As Forças Armadas devem contar com pelo menos 122.000 militares em cinco anos. Para incentivar a participação dos jovens, foi proposto um programa de orientação militar que permita a “todo o jovem cidadão neerlandês de optar por dedicar algum tempo ao serviço do país”. Caso os níveis de recrutamento permaneçam insuficientes, os partidos planeiam reintroduzir o serviço militar obrigatório de forma parcial.
Rede Elétrica
Para lidar com as sobrecargas na rede elétrica, o D66 e a CDA planeiam uma proposta de “Lei da Rede Elétrica em Crise”. A lei agilizaria os processos de aprovação, permitiria intervenções caso a expansão da rede fosse interrompida e otimizaria a rede existente por meio de medidas como tarifas de eletricidade variáveis ou contratos flexíveis. “Combater os problemas de congestionamento da rede é nossa principal prioridade”, afirmam os partidos.
O D66 e o CDA dão prioridade à eletrificação, juntamente com a produção de gás verde e hidrogénio. O setor de hidrogénio, que abrange produção, distribuição e uso, está atualmente com um desenvolvimento lento. Os partidos propõem a criação de uma “Agência Nacional de Investimentos” para promover a sustentabilidade industrial e ampliar a produção de energia renovável. Eles também apoiam o financiamento governamental adicional para o armazenamento de CO2 no Mar do Norte.
Seguindo o precedente de governos anteriores, eles querem que o campo de gás de Groningen permaneça fechado e que nenhuma nova extração de gás seja iniciada no Waddenzee. Durante a campanha eleitoral, o JA21, um possível futuro parceiro de coligação, sugeriu a reabertura do campo de Groningen em caso de emergências.
Ambiente
A D66 e a CDA têm como objetivo atingir a meta legal de redução de nitrogénio até 2035 e a meta intermediária até 2030. Caso essas metas não sejam alcançadas, os agricultores poderão ter que abrir mão dos direitos necessários para manter a sua produção de gado.
As partes chamam a atenção que o governo deve estabelecer metas claras e abrangentes para a redução da poluição por nitrogénio, CO2 e águas, permitindo que os agricultores decidam como alcançá-las. Planeiam manter os atuais programas de saída para os agricultores e dar prioridade à restauração das áreas naturais que mais necessitam de atenção.

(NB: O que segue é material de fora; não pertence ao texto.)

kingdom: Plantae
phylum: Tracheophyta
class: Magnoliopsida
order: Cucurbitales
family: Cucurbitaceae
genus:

Os planos da futura coligação reflete em grande parte as plataformas eleitorais dos partidos e dão continuidade às políticas iniciadas pelo governo Rutte IV. Incorporam também as ideias do governo Schoof sobre a substituição do chamado valor crítico de deposição e a redução do padrão de cálculo. Os partidos, contudo, impõem condições relacionadas à redução do nitrogénio e as medidas devem ser sustentáveis em tribunal.
Os Outros Partidos
O documento de coligação também pretende servir como um "convite" para que outros partidos se juntem a um possível governo. O D66 e o CDA estão particularmente interessados no GroenLinks-PvdA, no VVD e no JA21. Na noite de segunda-feira, o líder do D66, Rob Jetten e o líder do CDA, Henri Bontenbal, afirmaram que o documento oferece pontos em comum para todos esses partidos.
O procurador Sybrand Buma, responsável pela negociação de formação, pretende agora falar com todos os líderes políticos da Tweede Kamer nos próximos dias para discutir o documento. Ele pretende reunir as opiniões de cada partido sobre o conteúdo e se estão dispostos a participar de uma coligação ou oferecer apoio “construtivo”. “Espero que todas as bancadas abordem o documento com a mente aberta”, disse Buma ao apresentar o seu relatório preliminar ao presidente da Tweede Kamer, Thom van Campen.